For the proud who are thinking only of better things in this world, this king is a grand disappointment. But for those who know themselves sinners, who know God to be holy, who know heaven to be hard won, to know eternal life to be vastly more important to obtain than anything in this world, Jesus Christ on his donkey, a king coming to suffer and die for his people, is a king they will follow, they will put their hope and confidence in, a king they will worship with glad hearts. Knowing this Jesus, the real Jesus, they say from their hearts, “Blessed is he who comes in the name of the Lord!”
Some of you have been to Rio de Janeiro, others have seen pictures of the enormous statute of Christ, the Christ of Corcovado,” that towers above the city. A Brazilian writer, Rolf Italiaander, imagined a poor man – one of the billions of very poor people in this world, destitute people – climbing laboriously the 2,310 feet from one of the city’s slums, one of the favelas, to the base of the colossal statue. He imagines the man saying,
“I have climbed up to you, Christ, from the filthy, confined quarters down there…to put before you, most respectfully, these considerations: there are 900,000 of us down there in the slums of that splendid city…. And you, Christ, … do you remain here at Corcovado surrounded by divine glory? Go down there into the favelas and live with us down there. Don’t stay away from us; live among us and give us new faith in you and in the Father.” [from Stott, Cross of Christ, 333]
But, of course, the statue is all wrong and the poor man is all wrong.

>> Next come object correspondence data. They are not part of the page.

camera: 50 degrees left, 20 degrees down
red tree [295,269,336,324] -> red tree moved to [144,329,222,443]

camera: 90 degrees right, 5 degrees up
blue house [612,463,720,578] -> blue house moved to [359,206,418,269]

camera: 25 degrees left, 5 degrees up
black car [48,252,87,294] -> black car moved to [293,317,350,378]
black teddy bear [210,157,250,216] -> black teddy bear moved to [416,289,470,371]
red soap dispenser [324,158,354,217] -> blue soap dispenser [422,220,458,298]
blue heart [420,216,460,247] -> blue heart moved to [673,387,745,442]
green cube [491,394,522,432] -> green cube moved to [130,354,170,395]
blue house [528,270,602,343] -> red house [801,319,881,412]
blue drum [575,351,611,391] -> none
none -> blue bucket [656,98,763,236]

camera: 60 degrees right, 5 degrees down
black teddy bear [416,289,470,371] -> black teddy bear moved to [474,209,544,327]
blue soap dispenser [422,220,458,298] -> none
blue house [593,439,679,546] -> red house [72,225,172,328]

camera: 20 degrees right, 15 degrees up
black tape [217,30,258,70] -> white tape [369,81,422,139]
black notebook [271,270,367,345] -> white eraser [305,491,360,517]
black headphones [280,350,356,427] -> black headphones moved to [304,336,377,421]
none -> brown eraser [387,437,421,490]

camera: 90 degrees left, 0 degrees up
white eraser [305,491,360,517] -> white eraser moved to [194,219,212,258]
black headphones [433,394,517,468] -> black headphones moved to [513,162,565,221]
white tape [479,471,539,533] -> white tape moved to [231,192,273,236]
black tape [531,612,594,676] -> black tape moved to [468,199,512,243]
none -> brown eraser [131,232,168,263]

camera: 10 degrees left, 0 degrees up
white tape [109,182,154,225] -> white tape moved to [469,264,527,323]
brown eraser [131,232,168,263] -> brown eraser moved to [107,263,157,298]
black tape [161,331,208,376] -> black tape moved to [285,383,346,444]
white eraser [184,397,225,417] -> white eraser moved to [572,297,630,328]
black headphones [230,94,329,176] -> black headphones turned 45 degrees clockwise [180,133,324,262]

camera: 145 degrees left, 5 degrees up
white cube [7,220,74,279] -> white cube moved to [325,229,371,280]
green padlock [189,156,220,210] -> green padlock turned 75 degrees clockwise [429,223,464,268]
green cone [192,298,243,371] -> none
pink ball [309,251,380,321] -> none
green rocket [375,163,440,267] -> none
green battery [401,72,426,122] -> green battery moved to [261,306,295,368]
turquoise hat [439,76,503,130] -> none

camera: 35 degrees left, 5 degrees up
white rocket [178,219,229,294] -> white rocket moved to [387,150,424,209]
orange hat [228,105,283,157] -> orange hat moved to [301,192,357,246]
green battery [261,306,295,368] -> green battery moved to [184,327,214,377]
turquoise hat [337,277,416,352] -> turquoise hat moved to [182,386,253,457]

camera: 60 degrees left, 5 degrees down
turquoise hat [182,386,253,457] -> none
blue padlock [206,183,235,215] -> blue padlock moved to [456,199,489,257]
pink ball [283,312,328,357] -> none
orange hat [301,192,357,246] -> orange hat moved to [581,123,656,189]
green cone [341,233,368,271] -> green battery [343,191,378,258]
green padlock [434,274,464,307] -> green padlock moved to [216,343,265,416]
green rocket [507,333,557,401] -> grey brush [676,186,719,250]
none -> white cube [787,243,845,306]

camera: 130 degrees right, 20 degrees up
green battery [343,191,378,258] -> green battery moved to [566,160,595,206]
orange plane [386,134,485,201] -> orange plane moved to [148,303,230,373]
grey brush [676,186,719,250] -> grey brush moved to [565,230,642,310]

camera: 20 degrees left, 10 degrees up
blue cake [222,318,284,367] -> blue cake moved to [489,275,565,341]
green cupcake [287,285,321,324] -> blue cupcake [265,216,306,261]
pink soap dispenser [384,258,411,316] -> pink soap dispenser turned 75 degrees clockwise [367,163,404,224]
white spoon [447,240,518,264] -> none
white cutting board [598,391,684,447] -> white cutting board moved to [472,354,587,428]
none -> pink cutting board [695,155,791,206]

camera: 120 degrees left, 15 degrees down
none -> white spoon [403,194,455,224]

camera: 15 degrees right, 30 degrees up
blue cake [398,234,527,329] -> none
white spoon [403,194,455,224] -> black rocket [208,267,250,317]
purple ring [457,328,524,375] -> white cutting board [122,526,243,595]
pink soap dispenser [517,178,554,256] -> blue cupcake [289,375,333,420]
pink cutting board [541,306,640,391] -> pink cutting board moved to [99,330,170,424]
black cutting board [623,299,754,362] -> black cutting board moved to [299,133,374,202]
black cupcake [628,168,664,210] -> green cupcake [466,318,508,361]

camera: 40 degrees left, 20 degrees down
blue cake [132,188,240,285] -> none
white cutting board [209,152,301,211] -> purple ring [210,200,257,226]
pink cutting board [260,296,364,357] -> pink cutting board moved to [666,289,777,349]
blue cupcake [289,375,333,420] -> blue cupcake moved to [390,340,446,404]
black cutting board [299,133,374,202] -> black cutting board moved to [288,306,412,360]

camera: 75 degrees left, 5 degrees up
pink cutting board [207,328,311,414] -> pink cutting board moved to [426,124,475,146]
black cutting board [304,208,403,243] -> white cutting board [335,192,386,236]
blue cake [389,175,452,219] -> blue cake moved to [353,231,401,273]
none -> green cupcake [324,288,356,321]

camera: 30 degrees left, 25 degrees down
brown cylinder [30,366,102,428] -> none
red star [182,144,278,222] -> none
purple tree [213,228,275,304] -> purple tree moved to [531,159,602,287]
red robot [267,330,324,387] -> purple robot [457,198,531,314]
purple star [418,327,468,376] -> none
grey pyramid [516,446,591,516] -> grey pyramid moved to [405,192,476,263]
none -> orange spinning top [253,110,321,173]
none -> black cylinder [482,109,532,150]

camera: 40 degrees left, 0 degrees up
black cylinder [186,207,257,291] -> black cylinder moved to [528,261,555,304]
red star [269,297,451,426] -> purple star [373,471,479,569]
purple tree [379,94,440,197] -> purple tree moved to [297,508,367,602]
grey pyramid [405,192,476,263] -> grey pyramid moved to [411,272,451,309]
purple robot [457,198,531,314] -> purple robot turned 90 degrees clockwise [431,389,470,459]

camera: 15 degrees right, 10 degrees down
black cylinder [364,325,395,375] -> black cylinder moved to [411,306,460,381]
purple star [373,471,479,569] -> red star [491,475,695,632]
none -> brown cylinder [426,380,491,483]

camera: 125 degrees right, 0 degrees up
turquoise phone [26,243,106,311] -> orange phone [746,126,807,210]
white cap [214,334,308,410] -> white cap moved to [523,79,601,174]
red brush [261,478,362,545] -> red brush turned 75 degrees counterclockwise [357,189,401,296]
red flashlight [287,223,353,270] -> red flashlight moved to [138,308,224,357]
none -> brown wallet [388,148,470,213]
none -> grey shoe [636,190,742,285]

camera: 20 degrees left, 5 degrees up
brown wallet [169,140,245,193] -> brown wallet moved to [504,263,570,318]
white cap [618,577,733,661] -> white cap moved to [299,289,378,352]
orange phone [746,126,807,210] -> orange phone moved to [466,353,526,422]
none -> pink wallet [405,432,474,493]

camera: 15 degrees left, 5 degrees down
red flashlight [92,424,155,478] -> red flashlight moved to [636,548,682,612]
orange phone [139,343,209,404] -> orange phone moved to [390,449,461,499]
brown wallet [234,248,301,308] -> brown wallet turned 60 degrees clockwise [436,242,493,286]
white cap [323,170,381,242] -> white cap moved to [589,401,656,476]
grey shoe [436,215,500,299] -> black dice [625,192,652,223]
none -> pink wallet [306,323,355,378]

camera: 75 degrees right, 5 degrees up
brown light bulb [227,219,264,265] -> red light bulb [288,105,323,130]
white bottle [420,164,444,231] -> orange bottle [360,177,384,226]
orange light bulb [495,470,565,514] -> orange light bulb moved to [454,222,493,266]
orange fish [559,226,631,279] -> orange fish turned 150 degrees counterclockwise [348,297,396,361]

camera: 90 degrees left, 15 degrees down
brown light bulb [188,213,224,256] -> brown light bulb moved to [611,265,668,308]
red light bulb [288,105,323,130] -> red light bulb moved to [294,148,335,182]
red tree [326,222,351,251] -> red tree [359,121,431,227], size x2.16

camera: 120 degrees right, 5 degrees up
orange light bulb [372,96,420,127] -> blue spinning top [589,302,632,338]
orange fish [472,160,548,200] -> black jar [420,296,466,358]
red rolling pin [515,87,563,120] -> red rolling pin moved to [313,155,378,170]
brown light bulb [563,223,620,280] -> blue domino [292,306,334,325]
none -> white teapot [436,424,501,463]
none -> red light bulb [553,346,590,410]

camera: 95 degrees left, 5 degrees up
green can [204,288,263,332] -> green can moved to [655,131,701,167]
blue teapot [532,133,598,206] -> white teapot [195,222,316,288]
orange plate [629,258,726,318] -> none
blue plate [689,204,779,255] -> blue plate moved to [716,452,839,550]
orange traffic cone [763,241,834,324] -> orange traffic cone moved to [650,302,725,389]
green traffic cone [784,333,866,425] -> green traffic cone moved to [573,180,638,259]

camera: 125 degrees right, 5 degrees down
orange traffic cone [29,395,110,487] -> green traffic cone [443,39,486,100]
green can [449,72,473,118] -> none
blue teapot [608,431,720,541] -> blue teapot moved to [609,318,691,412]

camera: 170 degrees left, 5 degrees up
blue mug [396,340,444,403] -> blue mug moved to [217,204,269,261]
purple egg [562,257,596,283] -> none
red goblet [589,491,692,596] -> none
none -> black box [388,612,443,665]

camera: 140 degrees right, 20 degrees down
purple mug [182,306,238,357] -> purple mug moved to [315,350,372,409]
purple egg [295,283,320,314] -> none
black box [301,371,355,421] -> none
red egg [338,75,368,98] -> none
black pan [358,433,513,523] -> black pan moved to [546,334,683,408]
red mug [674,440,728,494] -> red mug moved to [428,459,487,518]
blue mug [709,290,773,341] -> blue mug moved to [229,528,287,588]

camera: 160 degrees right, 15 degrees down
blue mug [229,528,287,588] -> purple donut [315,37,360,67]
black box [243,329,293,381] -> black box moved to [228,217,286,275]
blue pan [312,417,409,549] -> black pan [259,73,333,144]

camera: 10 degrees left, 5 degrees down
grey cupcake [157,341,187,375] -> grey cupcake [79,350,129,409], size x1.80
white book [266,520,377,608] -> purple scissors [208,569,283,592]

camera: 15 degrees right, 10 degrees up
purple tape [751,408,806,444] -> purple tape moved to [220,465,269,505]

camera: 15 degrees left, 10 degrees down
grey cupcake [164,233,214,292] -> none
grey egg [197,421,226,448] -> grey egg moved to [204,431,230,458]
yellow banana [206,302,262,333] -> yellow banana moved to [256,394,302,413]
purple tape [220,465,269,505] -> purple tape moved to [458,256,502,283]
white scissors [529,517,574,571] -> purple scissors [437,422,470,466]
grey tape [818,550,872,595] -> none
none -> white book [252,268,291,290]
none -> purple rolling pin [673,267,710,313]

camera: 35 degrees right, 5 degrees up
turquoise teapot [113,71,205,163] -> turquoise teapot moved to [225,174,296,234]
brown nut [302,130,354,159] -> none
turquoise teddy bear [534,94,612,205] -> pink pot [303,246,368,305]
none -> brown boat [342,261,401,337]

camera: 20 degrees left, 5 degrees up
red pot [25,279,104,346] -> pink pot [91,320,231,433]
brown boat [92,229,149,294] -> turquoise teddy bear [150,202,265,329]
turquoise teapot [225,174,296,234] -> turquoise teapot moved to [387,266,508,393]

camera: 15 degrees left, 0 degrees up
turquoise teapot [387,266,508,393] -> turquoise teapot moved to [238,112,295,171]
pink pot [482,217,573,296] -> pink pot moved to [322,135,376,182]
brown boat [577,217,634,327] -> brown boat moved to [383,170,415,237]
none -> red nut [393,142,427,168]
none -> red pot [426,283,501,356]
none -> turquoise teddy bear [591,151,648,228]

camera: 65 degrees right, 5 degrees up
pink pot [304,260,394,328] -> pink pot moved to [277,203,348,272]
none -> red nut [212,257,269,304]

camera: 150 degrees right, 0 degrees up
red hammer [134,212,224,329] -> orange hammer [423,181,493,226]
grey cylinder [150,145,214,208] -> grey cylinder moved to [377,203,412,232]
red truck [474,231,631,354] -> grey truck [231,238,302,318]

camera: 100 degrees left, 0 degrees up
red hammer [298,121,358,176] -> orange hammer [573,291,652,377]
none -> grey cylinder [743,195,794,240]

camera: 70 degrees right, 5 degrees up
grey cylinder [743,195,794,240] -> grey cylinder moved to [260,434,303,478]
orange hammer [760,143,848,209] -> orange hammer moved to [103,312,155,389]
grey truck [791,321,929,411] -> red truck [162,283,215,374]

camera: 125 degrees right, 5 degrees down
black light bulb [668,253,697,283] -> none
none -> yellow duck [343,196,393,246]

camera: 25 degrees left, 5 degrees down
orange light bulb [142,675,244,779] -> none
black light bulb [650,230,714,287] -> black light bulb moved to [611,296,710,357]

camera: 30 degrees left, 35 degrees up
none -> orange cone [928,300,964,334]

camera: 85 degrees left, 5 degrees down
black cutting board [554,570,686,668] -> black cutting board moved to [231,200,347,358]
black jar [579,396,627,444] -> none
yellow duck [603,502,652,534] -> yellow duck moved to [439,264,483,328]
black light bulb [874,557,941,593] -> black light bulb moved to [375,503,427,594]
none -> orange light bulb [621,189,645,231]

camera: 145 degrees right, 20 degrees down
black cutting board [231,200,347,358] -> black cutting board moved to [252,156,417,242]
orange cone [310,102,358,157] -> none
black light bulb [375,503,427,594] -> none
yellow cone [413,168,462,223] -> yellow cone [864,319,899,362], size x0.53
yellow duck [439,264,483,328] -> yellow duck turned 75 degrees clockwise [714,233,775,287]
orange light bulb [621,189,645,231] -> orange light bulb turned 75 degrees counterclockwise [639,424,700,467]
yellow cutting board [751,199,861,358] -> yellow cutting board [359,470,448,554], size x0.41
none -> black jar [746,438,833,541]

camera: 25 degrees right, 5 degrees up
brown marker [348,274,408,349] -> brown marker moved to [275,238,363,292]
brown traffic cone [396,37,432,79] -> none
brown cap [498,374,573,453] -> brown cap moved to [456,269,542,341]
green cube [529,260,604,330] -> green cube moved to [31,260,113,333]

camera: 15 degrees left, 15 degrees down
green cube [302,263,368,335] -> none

He is wrong in just the same way that the crowds were wrong on Palm Sunday. They too were politically powerless and wanted Christ to help them; there were numbered among them many poor people who wanted a greater measure of prosperity. They too wanted someone to take away their suffering and grant them peace and happiness in this world. But Christ did not come to do that for them, not yet. Something else had to be done first. Christ did not come to lord it over the city, to make all men look up to him at a great distance. He didn’t separate himself form mankind. He came among us, he took upon himself our suffering, far greater suffering than even they know in the favelas of Rio de Janeiro. He came into Jerusalem not on a war horse, but a donkey; not to take control but to give himself up to death for his people
And the promise of the Gospel is that if one comes to Jesus Christ and confesses this King as Lord and Savior, he will get the first things – forgiveness, peace with God, and eternal life – and, in time, will get the second things too: health, wealth, and unimagined happiness. But first things first. It was so with Christ; it must be so with us as well.